Faith and Health Leadership: Best Practices Congregational Church of Park Manor
A workshop on gardening guides Rev. Terrill Murff to repurpose vacant land in the middle of a food desert
In 2012, Reverend Terrill Murff attended a Gardening “How-to” Workshop hosted by the Center for Faith and Community Health Transformation at Covenant United Church of Christ in South Holland.
At the time, Rev. Murff was working with church youth on a beautification project in South Holland.
“The gardening workshop was good for the kids who went through it there because they had a better sense of stewardship. And for one child in particular… it had a lasting impact on her, relationally and emotionally. It drew her into the community, drew her closer to us.”
But it also planted the seeds, so to speak, for a grander vision. Later that year, Rev. Murff left Covenant UCC to become the Senior Pastor at Congregational Church of Park Manor in Chicago. Once there, ideas came into focus.
“We [Park Manor Church] had bought a parcel of land to be a parking lot in 2010. It’s in the middle of the block, not zoned for parking, so it just sat there. After arriving at Park Manor, and after attending the gardening workshop, I thought, ‘Why not do a community garden?’”
Park Manor, a part of the Grand Crossing area on the Southside of Chicago, is lacking in grocery stores. The church is center in an approximately mile-wide food desert. There are a lot of vacant lots in the blocks surrounding the church. Murff enlisted the assistance of Isaac Hayes, a pastoral intern from McCormick Theology Seminary now serving his second year at Park Manor.

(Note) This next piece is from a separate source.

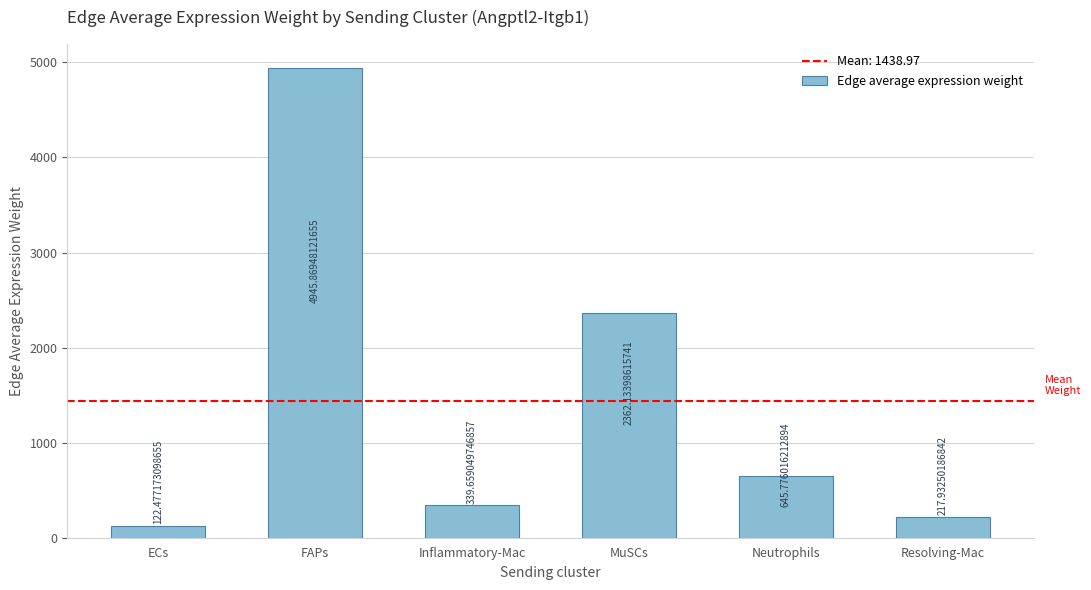

What is the label of the 1st bar from the left?

ECs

Hayes started building the garden this spring with the help of a $5000 investment gift from Covenant UCC as part of the Young Prophet Project. They are putting in a solar generator, and then will be ready for starter plants in 2016.
The mission of the project is education. “Initially, we are planting a food garden. We have all the different foods we are going to offer. We are teaching them sustainability; how to thrive in a community where food deserts exits; we’re teaching how to become a self-sustaining community by growing their own fruits and vegetables….the kids would not only do the labor, but also learn.”
But the garden is also an instrumental part of relating to people differently, and valuing people differently. “We are really trying to build up the self-worth of the individual here. There are strong, dominant voices here that are so strong that they’ve drowned out the voices of the individual. Now, when the others see they too have a voice, they feel valued.”
Murff has been reaching out to the community and getting a good response. The Alderman likes that they will be doing something with a vacant lot. The kids like it. He says “the church has embraced it (because I keep talking about it).”
Murff also spoke to a local corner store about selling some of the produce in their store. The discussion is in progress, but he feels optimistic about opportunities to steward the larger community.
“The culture here is changing….No matter how well the strategies are planned, no wonder how well they are implemented, 95% of the time they will run up against the culture of the church, and the culture will win. So, unless you change the culture of the church, it will be hard to implement any other type of growth. So the culture is changing. [And] the people here have embraced change. It’s difficult for our elders and seniors to change. They are comfortable with the way things are, they like the way things are. So they are embracing the change – that’s huge for me here.”